* **Requirement**
Within the lines below, the span from the line with "tot 4 personen" to the line with "operacionais e não", both ends included, is to be reproduced exactly, with pictures omitted.

Records excerpted from a collection:
━━━━
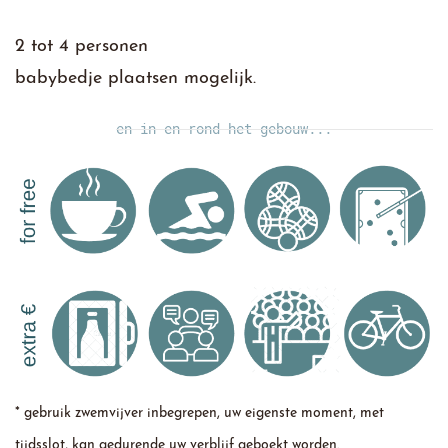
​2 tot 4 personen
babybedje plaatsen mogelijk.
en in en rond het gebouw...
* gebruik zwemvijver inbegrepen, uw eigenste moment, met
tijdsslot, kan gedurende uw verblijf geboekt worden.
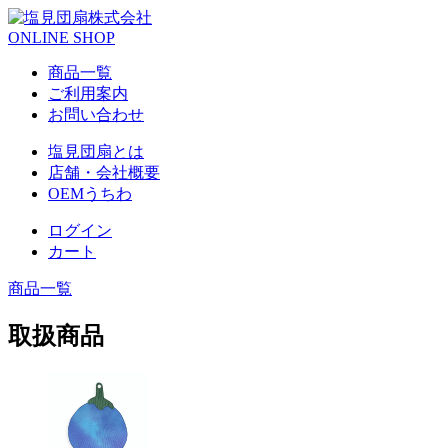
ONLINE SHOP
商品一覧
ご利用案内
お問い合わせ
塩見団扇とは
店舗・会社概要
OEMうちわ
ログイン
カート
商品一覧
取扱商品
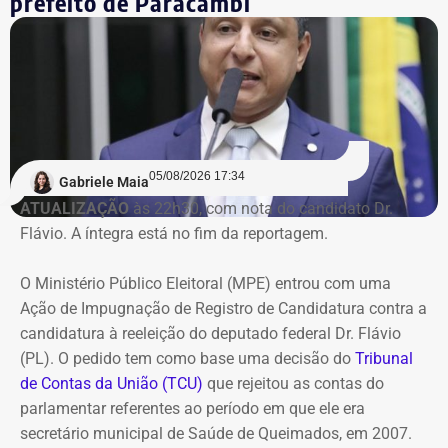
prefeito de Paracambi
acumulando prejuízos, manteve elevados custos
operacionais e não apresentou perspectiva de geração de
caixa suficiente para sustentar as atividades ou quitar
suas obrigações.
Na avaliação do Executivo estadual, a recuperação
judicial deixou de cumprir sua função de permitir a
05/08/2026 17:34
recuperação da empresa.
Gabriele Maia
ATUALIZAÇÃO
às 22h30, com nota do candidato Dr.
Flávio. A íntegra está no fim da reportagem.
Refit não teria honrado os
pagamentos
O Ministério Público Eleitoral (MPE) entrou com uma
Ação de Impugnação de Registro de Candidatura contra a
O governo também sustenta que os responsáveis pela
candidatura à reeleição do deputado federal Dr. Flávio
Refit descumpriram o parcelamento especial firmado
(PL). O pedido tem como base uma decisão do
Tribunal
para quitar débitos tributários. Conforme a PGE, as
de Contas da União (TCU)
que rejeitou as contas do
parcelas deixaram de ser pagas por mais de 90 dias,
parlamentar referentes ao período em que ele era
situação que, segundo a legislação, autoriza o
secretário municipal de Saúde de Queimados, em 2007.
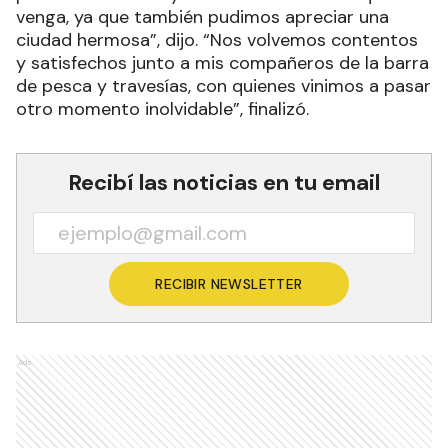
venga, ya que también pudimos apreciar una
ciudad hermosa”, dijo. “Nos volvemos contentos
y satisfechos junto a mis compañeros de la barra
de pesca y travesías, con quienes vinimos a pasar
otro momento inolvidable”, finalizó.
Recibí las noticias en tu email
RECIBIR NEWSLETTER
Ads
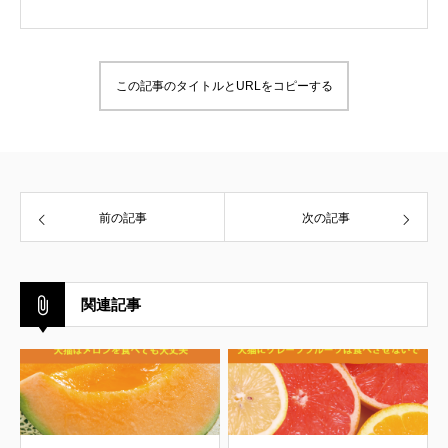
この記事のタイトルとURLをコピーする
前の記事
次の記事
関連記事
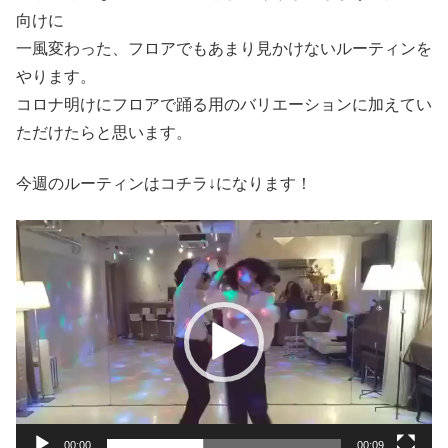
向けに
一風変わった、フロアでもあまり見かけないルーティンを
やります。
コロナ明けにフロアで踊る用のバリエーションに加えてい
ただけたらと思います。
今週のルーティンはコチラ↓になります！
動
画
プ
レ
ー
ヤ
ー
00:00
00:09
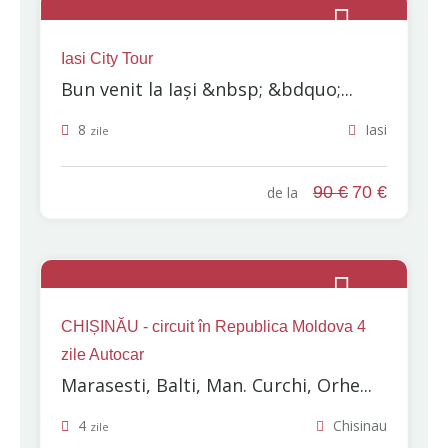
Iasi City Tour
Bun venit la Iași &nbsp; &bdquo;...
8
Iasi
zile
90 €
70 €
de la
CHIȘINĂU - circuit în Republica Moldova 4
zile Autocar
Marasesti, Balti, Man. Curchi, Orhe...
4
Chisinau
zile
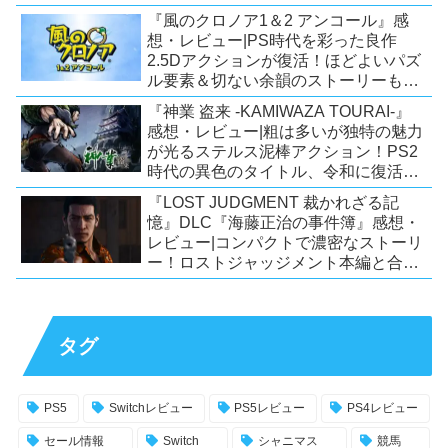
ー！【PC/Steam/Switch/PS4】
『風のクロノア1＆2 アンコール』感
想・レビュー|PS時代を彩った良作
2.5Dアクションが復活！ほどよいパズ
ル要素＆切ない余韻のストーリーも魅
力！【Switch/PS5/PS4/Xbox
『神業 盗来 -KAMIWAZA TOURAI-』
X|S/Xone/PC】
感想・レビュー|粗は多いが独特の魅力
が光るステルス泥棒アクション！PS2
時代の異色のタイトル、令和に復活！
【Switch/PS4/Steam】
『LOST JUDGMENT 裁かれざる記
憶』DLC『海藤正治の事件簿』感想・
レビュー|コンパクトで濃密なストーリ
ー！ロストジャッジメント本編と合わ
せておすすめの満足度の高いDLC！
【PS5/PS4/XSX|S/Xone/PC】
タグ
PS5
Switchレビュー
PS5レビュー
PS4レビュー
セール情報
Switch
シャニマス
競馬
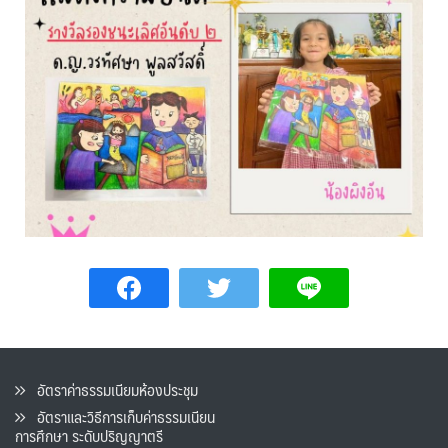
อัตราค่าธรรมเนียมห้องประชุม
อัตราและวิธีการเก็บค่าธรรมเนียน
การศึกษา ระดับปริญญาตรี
━━━━
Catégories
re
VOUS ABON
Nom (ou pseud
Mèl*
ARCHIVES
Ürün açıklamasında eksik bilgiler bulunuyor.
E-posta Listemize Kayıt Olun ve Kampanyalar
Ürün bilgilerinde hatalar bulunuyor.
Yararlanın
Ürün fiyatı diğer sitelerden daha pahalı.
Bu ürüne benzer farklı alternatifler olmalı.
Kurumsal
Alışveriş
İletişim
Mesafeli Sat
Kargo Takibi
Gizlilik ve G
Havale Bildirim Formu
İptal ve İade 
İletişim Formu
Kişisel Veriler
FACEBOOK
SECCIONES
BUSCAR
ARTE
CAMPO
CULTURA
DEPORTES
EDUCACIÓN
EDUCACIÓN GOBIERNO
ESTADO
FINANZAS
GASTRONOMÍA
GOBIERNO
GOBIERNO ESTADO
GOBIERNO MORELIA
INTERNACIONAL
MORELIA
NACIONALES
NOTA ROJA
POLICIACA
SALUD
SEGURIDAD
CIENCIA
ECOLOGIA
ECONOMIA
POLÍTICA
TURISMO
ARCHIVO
━━━━
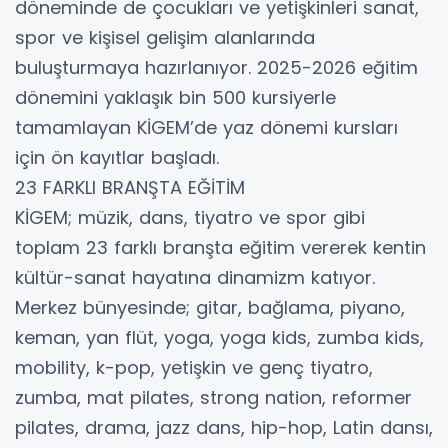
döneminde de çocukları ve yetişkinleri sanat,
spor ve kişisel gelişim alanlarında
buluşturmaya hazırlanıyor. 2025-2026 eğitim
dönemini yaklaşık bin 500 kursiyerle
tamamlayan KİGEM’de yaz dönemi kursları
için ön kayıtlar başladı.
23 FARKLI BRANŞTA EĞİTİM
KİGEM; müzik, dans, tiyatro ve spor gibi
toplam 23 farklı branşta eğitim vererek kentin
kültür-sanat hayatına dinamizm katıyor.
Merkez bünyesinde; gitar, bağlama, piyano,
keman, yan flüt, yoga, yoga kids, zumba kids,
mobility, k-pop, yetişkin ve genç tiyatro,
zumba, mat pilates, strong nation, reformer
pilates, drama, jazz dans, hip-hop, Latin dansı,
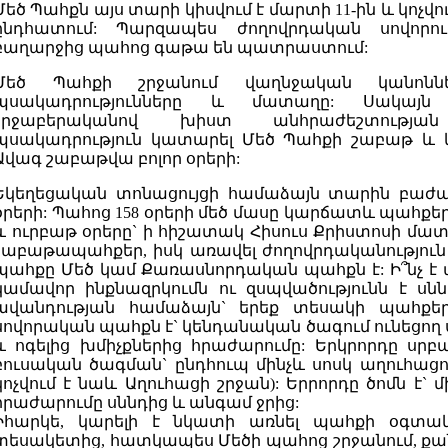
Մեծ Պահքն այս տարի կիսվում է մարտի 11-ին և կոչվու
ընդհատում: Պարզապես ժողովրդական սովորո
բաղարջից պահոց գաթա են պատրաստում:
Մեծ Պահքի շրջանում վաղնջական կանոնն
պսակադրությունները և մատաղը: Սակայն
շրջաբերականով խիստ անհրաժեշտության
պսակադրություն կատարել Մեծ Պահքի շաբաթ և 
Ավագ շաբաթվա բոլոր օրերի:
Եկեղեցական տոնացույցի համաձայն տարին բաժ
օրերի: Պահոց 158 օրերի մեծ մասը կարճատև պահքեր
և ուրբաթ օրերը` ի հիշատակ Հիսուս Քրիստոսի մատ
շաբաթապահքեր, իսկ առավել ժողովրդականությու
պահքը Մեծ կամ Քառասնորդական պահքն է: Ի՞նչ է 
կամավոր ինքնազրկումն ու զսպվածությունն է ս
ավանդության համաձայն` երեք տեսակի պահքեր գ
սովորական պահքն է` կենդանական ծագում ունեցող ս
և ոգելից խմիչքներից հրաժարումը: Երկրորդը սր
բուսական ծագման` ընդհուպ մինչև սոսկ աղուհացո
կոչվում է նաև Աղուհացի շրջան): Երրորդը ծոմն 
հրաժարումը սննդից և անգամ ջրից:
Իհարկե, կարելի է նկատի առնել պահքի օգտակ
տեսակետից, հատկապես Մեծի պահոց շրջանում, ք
━━━━
* **Task response**
​2 tot 4 personen
babybedje plaatsen mogelijk.
en in en rond het gebouw...
* gebruik zwemvijver inbegrepen, uw eigenste moment, met
tijdsslot, kan gedurende uw verblijf geboekt worden.
ONLINE SHOP
商品一覧
ご利用案内
お問い合わせ
塩見団扇とは
店舗・会社概要
OEMうちわ
ログイン
カート
商品一覧
取扱商品
prefeito de Paracambi
acumulando prejuízos, manteve elevados custos
operacionais e não apresentou perspectiva de geração de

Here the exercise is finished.